TI: Tentu setiap orang ada kesukaannya secara pribadi. Banyak kesukaan ini, ada soal seni, makanan, kegiatan olahraga. Mungkin Anda bisa merinci satu persatu di bidang makanan dan apa masakan ibu yang paling disukai, kita-kita perlu tahu juga?

AS: Kalau soal makanan, dengan istri, saya memang suka wisata kuliner. Misalnya wisata kuliner setiap daerah saya pasti mencoba asli daerah. Tapi kalau makanan favorit, kalau saya pulang ke Blitar itu pasti disiapkan: Satu, sambal goreng kentang; Kedua, ikan kutuk dengan bumbu pedas; dan yang ketiga favorit, sambal tempe. Kalau saya nggak ketemu sebulan, pasti minta.

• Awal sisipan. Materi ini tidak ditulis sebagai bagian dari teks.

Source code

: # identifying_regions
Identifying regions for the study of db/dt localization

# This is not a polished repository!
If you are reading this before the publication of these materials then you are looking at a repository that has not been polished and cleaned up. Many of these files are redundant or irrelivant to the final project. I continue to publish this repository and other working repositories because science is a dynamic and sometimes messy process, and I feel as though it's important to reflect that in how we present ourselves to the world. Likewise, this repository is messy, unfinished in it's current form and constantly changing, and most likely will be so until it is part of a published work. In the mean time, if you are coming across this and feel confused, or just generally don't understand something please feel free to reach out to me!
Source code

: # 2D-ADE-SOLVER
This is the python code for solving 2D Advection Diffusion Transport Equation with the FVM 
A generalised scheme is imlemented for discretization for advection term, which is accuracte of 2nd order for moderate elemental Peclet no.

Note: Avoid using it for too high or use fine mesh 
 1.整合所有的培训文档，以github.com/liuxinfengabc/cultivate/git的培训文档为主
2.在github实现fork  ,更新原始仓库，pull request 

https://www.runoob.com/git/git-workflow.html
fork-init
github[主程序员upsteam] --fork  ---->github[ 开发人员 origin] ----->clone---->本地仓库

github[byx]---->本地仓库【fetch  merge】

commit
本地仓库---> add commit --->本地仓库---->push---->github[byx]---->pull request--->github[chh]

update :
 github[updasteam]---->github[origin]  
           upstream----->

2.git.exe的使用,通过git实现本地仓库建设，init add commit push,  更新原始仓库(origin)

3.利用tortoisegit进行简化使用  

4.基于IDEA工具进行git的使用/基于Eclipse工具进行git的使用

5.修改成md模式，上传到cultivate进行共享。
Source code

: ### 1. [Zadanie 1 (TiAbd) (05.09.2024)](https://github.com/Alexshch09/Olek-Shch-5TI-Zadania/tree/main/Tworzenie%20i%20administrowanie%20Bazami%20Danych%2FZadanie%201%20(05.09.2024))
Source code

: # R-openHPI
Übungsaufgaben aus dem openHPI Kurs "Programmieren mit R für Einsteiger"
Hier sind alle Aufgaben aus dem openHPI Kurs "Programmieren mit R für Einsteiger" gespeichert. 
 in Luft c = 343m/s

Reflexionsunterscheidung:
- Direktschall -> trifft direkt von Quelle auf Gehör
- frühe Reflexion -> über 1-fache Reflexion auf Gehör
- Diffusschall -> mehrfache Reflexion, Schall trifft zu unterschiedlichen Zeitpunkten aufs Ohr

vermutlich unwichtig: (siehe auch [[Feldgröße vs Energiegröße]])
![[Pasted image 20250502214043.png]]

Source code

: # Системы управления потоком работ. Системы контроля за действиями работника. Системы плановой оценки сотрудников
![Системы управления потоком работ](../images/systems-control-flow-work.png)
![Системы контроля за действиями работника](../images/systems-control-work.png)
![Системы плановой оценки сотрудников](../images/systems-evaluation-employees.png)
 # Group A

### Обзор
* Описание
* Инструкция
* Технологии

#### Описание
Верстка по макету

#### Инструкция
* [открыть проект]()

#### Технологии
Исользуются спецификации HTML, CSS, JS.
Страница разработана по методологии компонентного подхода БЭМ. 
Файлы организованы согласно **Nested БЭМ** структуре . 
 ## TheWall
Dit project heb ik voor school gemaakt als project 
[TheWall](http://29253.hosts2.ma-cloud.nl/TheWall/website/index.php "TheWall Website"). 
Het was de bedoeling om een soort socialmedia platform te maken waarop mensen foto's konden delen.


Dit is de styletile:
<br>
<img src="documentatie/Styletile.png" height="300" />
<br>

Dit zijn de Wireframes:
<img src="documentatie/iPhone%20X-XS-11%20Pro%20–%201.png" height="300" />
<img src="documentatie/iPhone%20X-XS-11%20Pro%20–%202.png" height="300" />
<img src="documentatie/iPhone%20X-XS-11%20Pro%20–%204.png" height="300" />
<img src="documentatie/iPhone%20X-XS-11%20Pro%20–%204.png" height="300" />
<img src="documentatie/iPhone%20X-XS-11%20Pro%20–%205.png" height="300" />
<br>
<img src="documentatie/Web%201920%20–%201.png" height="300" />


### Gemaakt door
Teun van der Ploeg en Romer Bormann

Kalau olahraga, saya suka jalan. Kalau yang olahraga golf itu saya hanya menemani dia (menunjuk ke arah Kapuspen TNI Iskandar Sitompul sambil tersenyum), protokoler saja. Itu sebetulnya ha-ha-ha, protokoler saja.

Jadi saya suka jalan, karena kita memerlukan keseimbangan antara kesehatan dengan penggunaan pemikiran-pemikiran yang kadang-kadang membuat kita tertekan, sehingga harus diimbangi dengan jalan.

Sedangkan kesenian, saya suka mendengarkan musik. Mendengarkan. Pendengar musik yang baik. Jadi kalau saya menonton pertunjukan itu senang. Saya menonton pertunjukan kesenian tradisional, itu saya suka.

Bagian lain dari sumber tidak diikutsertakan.